Oswald Peraza hit a two-run single in the ninth inning to help the Los Angeles Angels snap a three-game losing skid by beating the Houston Astros 4-1 on Saturday night.

Peraza entered the game as a defensive replacement in the seventh inning and hit a bases-loaded fly ball to deep right field that eluded the outstretched glove of Cam Smith. It was the fourth straight hit off Astros closer Bryan Abreu (3-4), who had not allowed a run in his previous 12 appearances.

The Angels third run of the ninth inning scored when Mike Trout walked with the bases loaded.

Kyle Hendricks allowed one run while scattering seven hits over six innings. He held the Astros to 1 for 8 with runners in scoring position, the one hit coming on Jesús Sánchez’s third-inning infield single that scored Jeremy Peña.

Reid Detmers worked around a leadoff walk to keep the Astros scoreless in the seventh, and José Fermin (3-2) retired the side in order in the eighth before Kenley Jansen worked a scoreless ninth to earn his 24th save.

Houston’s Spencer Arrighetti struck out a season-high eight batters over 6 1/3 innings. The only hit he allowed was Zach Neto’s third-inning solo home run.

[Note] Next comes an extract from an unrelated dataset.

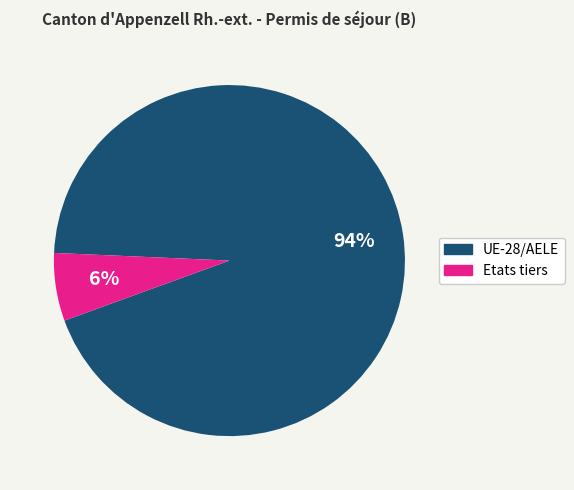

What is the majority slice?

UE-28/AELE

Yordan Alvarez had two hits for the Astros, who remained three games ahead of Seattle for first place in the AL West.

Key moment

Peraza’s two-run single to deep right field that broke a 1-1 tie in the ninth.

Key Stat

Opponents were 5 for 44 against Abreu in August before he allowed four straight hits in the ninth.

Up next

Astros RHP Hunter Brown (10-6, 2.37 ERA) faces RHP José Soriano (9-9, 3.85) when the series continues Sunday.